On the definitive front, there was just one new stamp value on the tariff change in the spring, producing one Machin and four country definitives. A welcome change from the £14-worth of Machins in 2015. Royal Mail seem to have been at sixes and sevens over booklets and stamp colours with the last of the Long To Reign purple stamps (in the Beatrix Potter booklet) being issued on the same day as the first red booklet stamp (in the padlock booklet), with both types being replaced by a new darker colour three months later. The use of the new colour in all booklets and business sheets went part way to making up Royal Mail's financial shortfall from the spring.
Post and Go output continued apace with more museum locations and Enquiry Offices added, although the output of Open Values from Post Office self-service kiosks has abated - only to be replaced with a larger horizon-type label with 2-D barcode. That this carries the Machin head and has a year date, suggests that Royal Mail are hoping that collector interest in these will continue. Certainly they are an important element of the evolution of postage payment, and should be included in a postal history collection - has anybody received one suitable for keeping yet?
The special stamp output continued unabated with the highlight for me being the Agatha Christie issue, a marvel of design and intricacy and so much better than photographs of whatever this week's subject was. Many new issue distributions suffered because of problems with Royal Mail's computer accounting system, with delivery of customer orders very erratic and sometimes very late. Dealers suffered less than ordinary customers but were affected by the accounting failures. The fall out from this may not be over, but at least we can draw a line under the delays and customer service shortcomings that occurred.

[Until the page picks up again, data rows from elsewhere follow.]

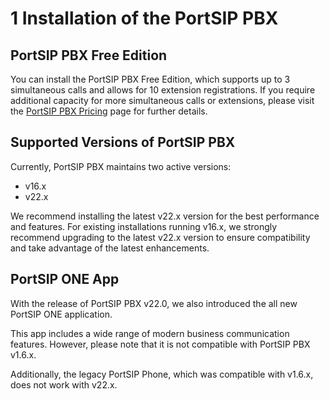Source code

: # 1 Installation of the PortSIP PBX

## PortSIP PBX Free Edition

You can install the PortSIP PBX Free Edition, which supports up to 3 simultaneous calls and allows for 10 extension registrations. If you require additional capacity for more simultaneous calls or extensions, please visit the [PortSIP PBX Pricing](https://www.portsip.com/portsip-pbx-pricing/) page for further details.

## Supported Versions of PortSIP PBX

Currently, PortSIP PBX maintains two active versions:&#x20;

* v16.x
* v22.x

We recommend installing the latest v22.x version for the best performance and features. For existing installations running v16.x, we strongly recommend upgrading to the latest v22.x version to ensure compatibility and take advantage of the latest enhancements.

## PortSIP ONE App

With the release of PortSIP PBX v22.0, we also introduced the all new PortSIP ONE application.&#x20;

This app includes a wide range of modern business communication features. However, please note that it is not compatible with PortSIP PBX v1.6.x.&#x20;

Additionally, the legacy PortSIP Phone, which was compatible with v1.6.x, does not work with v22.x.

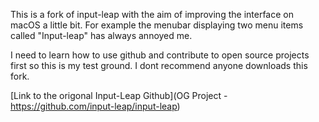 This is a fork of input-leap with the aim of improving the interface on macOS a little bit. For example the menubar displaying two menu items called "Input-leap" has always annoyed me. 

I need to learn how to use github and contribute to open source projects first so this is my test ground. I dont recommend anyone downloads this fork. 

[Link to the origonal Input-Leap Github](OG Project - https://github.com/input-leap/input-leap)
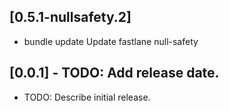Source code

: ## [0.5.1-nullsafety.2]
 * bundle update
Update fastlane
null-safety

## [0.0.1] - TODO: Add release date.

* TODO: Describe initial release.
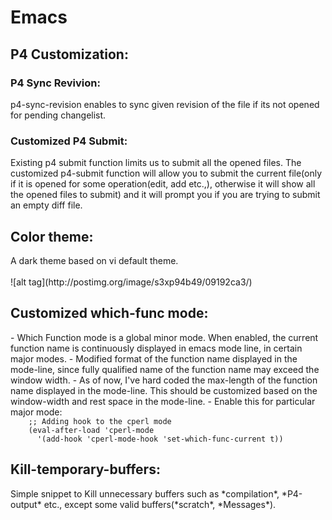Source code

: <h1>Emacs</h1>

<h2>P4 Customization:</h2>
<h3>P4 Sync Revivion:</h3>
p4-sync-revision enables to sync given revision of the file if its not opened for pending changelist.

<h3>Customized P4 Submit:</h3>
Existing p4 submit function limits us to submit all the opened files. The customized p4-submit function will allow you to submit the current file(only if it is opened for some operation(edit, add etc.,), otherwise it will show all the opened files to submit) and it will prompt you if you are trying to submit an empty diff file.

<h2>Color theme:</h2>
A dark theme based on vi default theme.
</br></br>
![alt tag](http://postimg.org/image/s3xp94b49/09192ca3/)

<h2>Customized which-func mode:</h2>
- Which Function mode is a global minor mode.  When enabled, the current function name is continuously displayed in emacs mode line, in certain major modes.
- Modified format of the function name displayed in the mode-line, since fully qualified name of the function name may exceed the window width.
- As of now, I've hard coded the max-length of the function name displayed in the mode-line. This should be customized based on the window-width and rest space in the mode-line.
- Enable this for particular major mode:  
<code>
    ;; Adding hook to the cperl mode  
    (eval-after-load 'cperl-mode  
	  '(add-hook 'cperl-mode-hook 'set-which-func-current t))
</code>

<h2>Kill-temporary-buffers:</h2>
Simple snippet to Kill unnecessary buffers such as *compilation*, *P4-output* etc., except some valid buffers(*scratch*, *Messages*).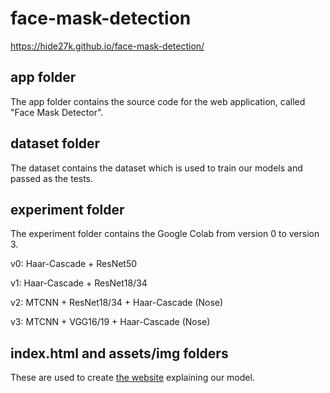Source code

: # face-mask-detection

https://hide27k.github.io/face-mask-detection/

## app folder

The app folder contains the source code for the web application, called "Face Mask Detector".

## dataset folder

The dataset contains the dataset which is used to train our models and passed as the tests.

## experiment folder

The experiment folder contains the Google Colab from version 0 to version 3.

v0: Haar-Cascade + ResNet50

v1: Haar-Cascade + ResNet18/34

v2: MTCNN + ResNet18/34 + Haar-Cascade (Nose)

v3: MTCNN + VGG16/19 + Haar-Cascade (Nose)

## index.html and assets/img folders

These are used to create [the website](https://hide27k.github.io/face-mask-detection/) explaining our model.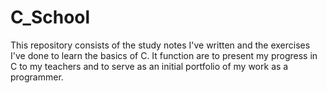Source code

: # C_School
This repository consists of the study notes I've written and the exercises I've done to learn the basics of C. It function are to present my progress in C to my teachers and to serve as an initial portfolio of my work as a programmer.

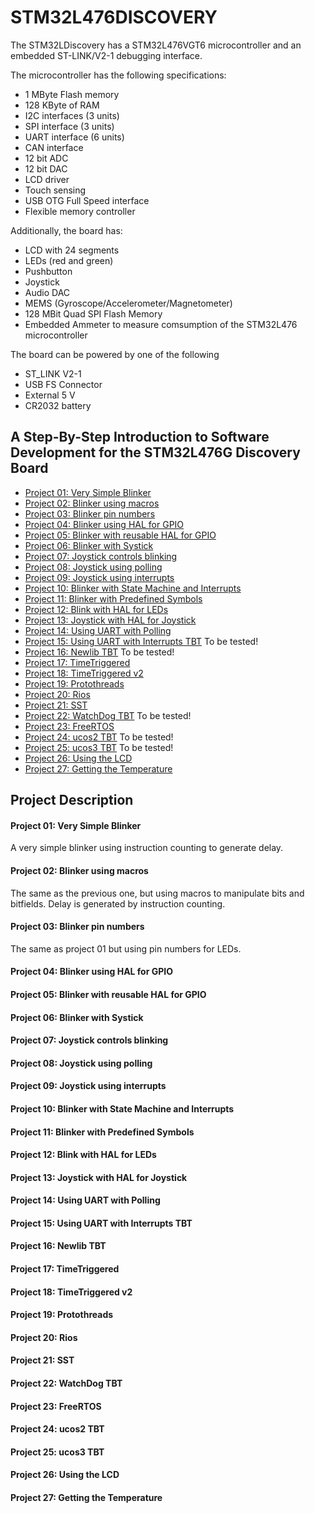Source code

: STM32L476DISCOVERY
====================

The STM32LDiscovery has a STM32L476VGT6 microcontroller and an embedded ST-LINK/V2-1 debugging interface.

The microcontroller has the following specifications:

* 1 MByte Flash memory
* 128 KByte of RAM
* I2C interfaces (3 units)
* SPI interface (3 units)
* UART interface (6 units)
* CAN interface
* 12 bit ADC
* 12 bit DAC
* LCD driver
* Touch sensing
* USB OTG Full Speed interface
* Flexible memory controller

Additionally, the board has:

* LCD with 24 segments
* LEDs (red and green)
* Pushbutton
* Joystick
* Audio DAC
* MEMS (Gyroscope/Accelerometer/Magnetometer)
* 128 MBit Quad SPI Flash Memory
* Embedded Ammeter to measure comsumption of the STM32L476 microcontroller

The board can be powered by one of the following

* ST_LINK V2-1
* USB FS Connector
* External 5 V
* CR2032 battery


 
## A Step-By-Step Introduction to Software Development for the STM32L476G Discovery Board
 
* [Project 01: Very Simple Blinker](#project-01:-very-simple-blinker)
* [Project 02: Blinker using macros](#project-02:-blinker-using-macros)
* [Project 03: Blinker pin numbers](#project-03:-blinker-pin-numbers)
* [Project 04: Blinker using HAL for GPIO](#project-04:-blinker-using-hal-for-gpio)
* [Project 05: Blinker with reusable HAL for GPIO](#project-05:-blinker-with-reusable-hal-for-gpio)
* [Project 06: Blinker with Systick](#project-06:-blinker-with-systick)
* [Project 07: Joystick controls blinking](#project-07:-joystick-controls-blinking)
* [Project 08: Joystick using polling](#project-08:-joystick-using-polling)
* [Project 09: Joystick using interrupts](#project-09:-joystick-using-interrupts)
* [Project 10: Blinker with State Machine and Interrupts](#project-10:-blinker-with-state-machine-and-interrupts)
* [Project 11: Blinker with Predefined Symbols](#project-11:-blinker-with-predefined-symbols)
* [Project 12: Blink with HAL for LEDs](#project-12:-blink-with-hal-for-leds)
* [Project 13: Joystick with HAL for Joystick](#project-13:-joystick-with-hal-for-joystick)
* [Project 14: Using UART with Polling](#project-14:-using-uart-with-polling)
* [Project 15: Using UART with Interrupts TBT](#project-15:-using-uart-with-interrupts-tbt)  To be tested!
* [Project 16: Newlib TBT](#project-16:-newlib-tbt) To be tested!
* [Project 17: TimeTriggered](#project-17:-timetriggered)
* [Project 18: TimeTriggered v2](#project-18:-timetriggered-v2)
* [Project 19: Protothreads](#project-19:-protothreads)
* [Project 20: Rios](#project-20:-rios)
* [Project 21: SST](#project-21:-sst)
* [Project 22: WatchDog TBT](#project-22:-watchdog-tbt)  To be tested!
* [Project 23: FreeRTOS](#project-23:-freertos)
* [Project 24: ucos2 TBT](#project-24:-ucos2-tbt) To be tested!
* [Project 25: ucos3 TBT](#project-25:-ucos3-tbt) To be tested!
* [Project 26: Using the LCD](#project-26:-using-the-lcd)
* [Project 27: Getting the Temperature](#project-27:-getting-the-temperature)

## Project Description


#### Project 01: Very Simple Blinker

A very simple blinker using instruction counting to generate delay.

#### Project 02: Blinker using macros

The same as the previous one, but using macros to manipulate bits and bitfields. Delay is generated by instruction counting.

#### Project 03: Blinker pin numbers

The same as project 01 but using pin numbers for LEDs.

#### Project 04: Blinker using HAL for GPIO

#### Project 05: Blinker with reusable HAL for GPIO

#### Project 06: Blinker with Systick

#### Project 07: Joystick controls blinking

#### Project 08: Joystick using polling

#### Project 09: Joystick using interrupts

#### Project 10: Blinker with State Machine and Interrupts

#### Project 11: Blinker with Predefined Symbols

#### Project 12: Blink with HAL for LEDs

#### Project 13: Joystick with HAL for Joystick

#### Project 14: Using UART with Polling

#### Project 15: Using UART with Interrupts TBT

#### Project 16: Newlib TBT

#### Project 17: TimeTriggered

#### Project 18: TimeTriggered v2

#### Project 19: Protothreads

#### Project 20: Rios

#### Project 21: SST

#### Project 22: WatchDog TBT

#### Project 23: FreeRTOS

#### Project 24: ucos2 TBT

#### Project 25: ucos3 TBT

#### Project 26: Using the LCD

#### Project 27: Getting the Temperature


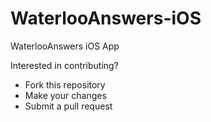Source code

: # WaterlooAnswers-iOS
WaterlooAnswers iOS App

Interested in contributing?
- Fork this repository
- Make your changes
- Submit a pull request
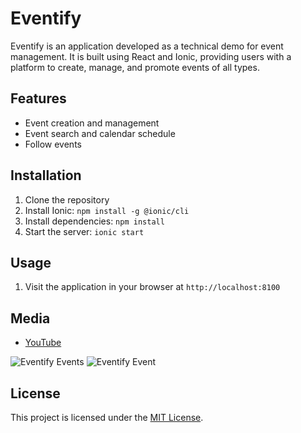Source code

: # Eventify

Eventify is an application developed as a technical demo for event management. It is built using React and Ionic, providing users with a platform to create, manage, and promote events of all types.

## Features

- Event creation and management
- Event search and calendar schedule
- Follow events

## Installation

1. Clone the repository
2. Install Ionic: `npm install -g @ionic/cli`
3. Install dependencies: `npm install`
4. Start the server: `ionic start`

## Usage

1. Visit the application in your browser at `http://localhost:8100`

## Media

- [YouTube](https://youtu.be/zfU4s4JbV8U)

![Eventify Events](https://i.ibb.co/59rtrYC/1.jpg)
![Eventify Event](https://i.ibb.co/37CypKv/2.jpg)

## License

This project is licensed under the [MIT License](https://opensource.org/licenses/MIT).
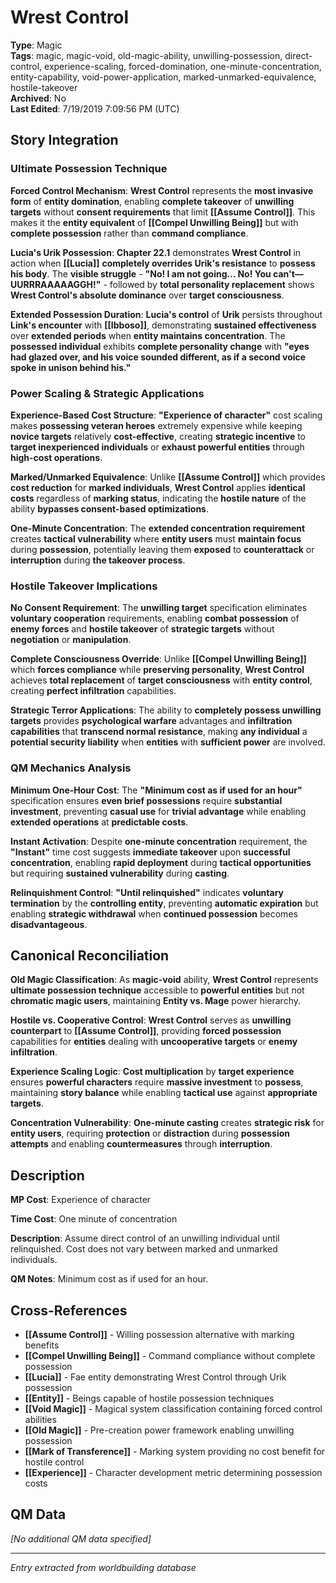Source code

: # Wrest Control

**Type**: Magic  
**Tags**: magic, magic-void, old-magic-ability, unwilling-possession, direct-control, experience-scaling, forced-domination, one-minute-concentration, entity-capability, void-power-application, marked-unmarked-equivalence, hostile-takeover  
**Archived**: No  
**Last Edited**: 7/19/2019 7:09:56 PM (UTC)

## Story Integration

### Ultimate Possession Technique
**Forced Control Mechanism**: **Wrest Control** represents the **most invasive form** of **entity domination**, enabling **complete takeover** of **unwilling targets** without **consent requirements** that limit **[[Assume Control]]**. This makes it the **entity equivalent** of **[[Compel Unwilling Being]]** but with **complete possession** rather than **command compliance**.

**Lucia's Urik Possession**: **Chapter 22.1** demonstrates **Wrest Control** in action when **[[Lucia]]** **completely overrides Urik's resistance** to **possess his body**. The **visible struggle** - **"No! I am not going… No! You can't—UURRRAAAAAGGH!"** - followed by **total personality replacement** shows **Wrest Control's absolute dominance** over **target consciousness**.

**Extended Possession Duration**: **Lucia's control** of **Urik** persists throughout **Link's encounter** with **[[Ibboso]]**, demonstrating **sustained effectiveness** over **extended periods** when **entity maintains concentration**. The **possessed individual** exhibits **complete personality change** with **"eyes had glazed over, and his voice sounded different, as if a second voice spoke in unison behind his."**

### Power Scaling & Strategic Applications
**Experience-Based Cost Structure**: **"Experience of character"** cost scaling makes **possessing veteran heroes** extremely expensive while keeping **novice targets** relatively **cost-effective**, creating **strategic incentive** to **target inexperienced individuals** or **exhaust powerful entities** through **high-cost operations**.

**Marked/Unmarked Equivalence**: Unlike **[[Assume Control]]** which provides **cost reduction** for **marked individuals**, **Wrest Control** applies **identical costs** regardless of **marking status**, indicating the **hostile nature** of the ability **bypasses consent-based optimizations**.

**One-Minute Concentration**: The **extended concentration requirement** creates **tactical vulnerability** where **entity users** must **maintain focus** during **possession**, potentially leaving them **exposed** to **counterattack** or **interruption** during **the takeover process**.

### Hostile Takeover Implications
**No Consent Requirement**: The **unwilling target** specification eliminates **voluntary cooperation** requirements, enabling **combat possession** of **enemy forces** and **hostile takeover** of **strategic targets** without **negotiation** or **manipulation**.

**Complete Consciousness Override**: Unlike **[[Compel Unwilling Being]]** which **forces compliance** while **preserving personality**, **Wrest Control** achieves **total replacement** of **target consciousness** with **entity control**, creating **perfect infiltration** capabilities.

**Strategic Terror Applications**: The ability to **completely possess unwilling targets** provides **psychological warfare** advantages and **infiltration capabilities** that **transcend normal resistance**, making **any individual** a **potential security liability** when **entities** with **sufficient power** are involved.

### QM Mechanics Analysis
**Minimum One-Hour Cost**: The **"Minimum cost as if used for an hour"** specification ensures **even brief possessions** require **substantial investment**, preventing **casual use** for **trivial advantage** while enabling **extended operations** at **predictable costs**.

**Instant Activation**: Despite **one-minute concentration** requirement, the **"Instant"** time cost suggests **immediate takeover** upon **successful concentration**, enabling **rapid deployment** during **tactical opportunities** but requiring **sustained vulnerability** during **casting**.

**Relinquishment Control**: **"Until relinquished"** indicates **voluntary termination** by the **controlling entity**, preventing **automatic expiration** but enabling **strategic withdrawal** when **continued possession** becomes **disadvantageous**.

## Canonical Reconciliation

**Old Magic Classification**: As **magic-void** ability, **Wrest Control** represents **ultimate possession technique** accessible to **powerful entities** but not **chromatic magic users**, maintaining **Entity vs. Mage** power hierarchy.

**Hostile vs. Cooperative Control**: **Wrest Control** serves as **unwilling counterpart** to **[[Assume Control]]**, providing **forced possession** capabilities for **entities** dealing with **uncooperative targets** or **enemy infiltration**.

**Experience Scaling Logic**: **Cost multiplication** by **target experience** ensures **powerful characters** require **massive investment** to **possess**, maintaining **story balance** while enabling **tactical use** against **appropriate targets**.

**Concentration Vulnerability**: **One-minute casting** creates **strategic risk** for **entity users**, requiring **protection** or **distraction** during **possession attempts** and enabling **countermeasures** through **interruption**.

## Description
**MP Cost**:
Experience of character

**Time Cost**:
One minute of concentration

**Description**:
Assume direct control of an unwilling individual until relinquished. Cost does not vary between marked and unmarked individuals.

**QM Notes**:
Minimum cost as if used for an hour.

## Cross-References
- **[[Assume Control]]** - Willing possession alternative with marking benefits
- **[[Compel Unwilling Being]]** - Command compliance without complete possession
- **[[Lucia]]** - Fae entity demonstrating Wrest Control through Urik possession
- **[[Entity]]** - Beings capable of hostile possession techniques
- **[[Void Magic]]** - Magical system classification containing forced control abilities
- **[[Old Magic]]** - Pre-creation power framework enabling unwilling possession
- **[[Mark of Transference]]** - Marking system providing no cost benefit for hostile control
- **[[Experience]]** - Character development metric determining possession costs

## QM Data
*[No additional QM data specified]*

---
*Entry extracted from worldbuilding database*

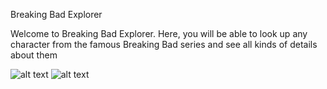 Breaking Bad Explorer 

Welcome to Breaking Bad Explorer. 
Here, you will be able to look up any character from the famous Breaking Bad series 
and see all kinds of details about them

![alt text](https://imgur.com/a/Gb8iSaT)
![alt text](https://imgur.com/a/YZqyhHU)
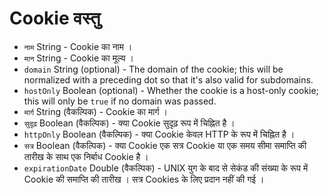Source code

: # Cookie वस्तु

* `नाम` String - Cookie का नाम ।
* ` मान ` String - Cookie का मूल्य ।
* `domain` String (optional) - The domain of the cookie; this will be normalized with a preceding dot so that it's also valid for subdomains.
* `hostOnly` Boolean (optional) - Whether the cookie is a host-only cookie; this will only be `true` if no domain was passed.
* ` मार्ग ` String (वैकल्पिक) - Cookie का मार्ग ।
* ` सुदृढ़ ` Boolean (वैकल्पिक) - क्या Cookie सुदृढ़ रूप में चिह्नित है ।
* ` httpOnly ` Boolean (वैकल्पिक) - क्या Cookie केवल HTTP के रूप में चिह्नित है ।
* ` सत्र ` Boolean (वैकल्पिक) - क्या Cookie एक सत्र Cookie या एक समय सीमा समाप्ति की तारीख के साथ एक निर्बाध Cookie है ।
* ` expirationDate ` Double (वैकल्पिक) - UNIX युग के बाद से सेकंड की संख्या के रूप में Cookie की समाप्ति की तारीख । सत्र Cookies के लिए प्रदान नहीं की गई ।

I understand that there are still problems with customers not being told when their deposits are exhausted, or when credit cards have passed their end date.
That Royal Mail find it unnecessary to publicise the multitude of slogan postmarks that are being used, often for very short periods, continues to frustrate collectors and reporters alike. On the other hand the Postmark Bulletin (which shows special handstamps) is now available free and also online. Sadly the number of sponsored postmarks continues at a low level. The non-availability to collectors at special handstamp centres of some 'postmarks' applied to Royal Mail (expensive) special souvenir covers is annoying and seems to go against all post office principals. If it cancels a stamp on a special cover, it is a postmark. If it is a postmark it should be available to everybody.
And so we come to the end of another year. Once again I am unable to use the photograph that I prepared last year and which was inappropriate due to the mildness of Christmas here. (You'll see why when it does eventually get used). My thanks to all our customers, to the readers of this blog and especially to the many contributors - many of whom remain anonymous meaning that I don't know just how many there are. Despite our 10 week holiday, you have remained loyal to this source of information, and I am very grateful for that - as are all the readers.
Once again we wish you a very Merry Christmas and Happy New Year!
Most people will realise that this is not a picture of winter in Dereham, this year or any other. It was taken in the Mount Aspiring National Park in New Zealand's South Island. I don't know which mountain it was, they were all snow-capped in mid-October, but the sky was blue and the sun was warm!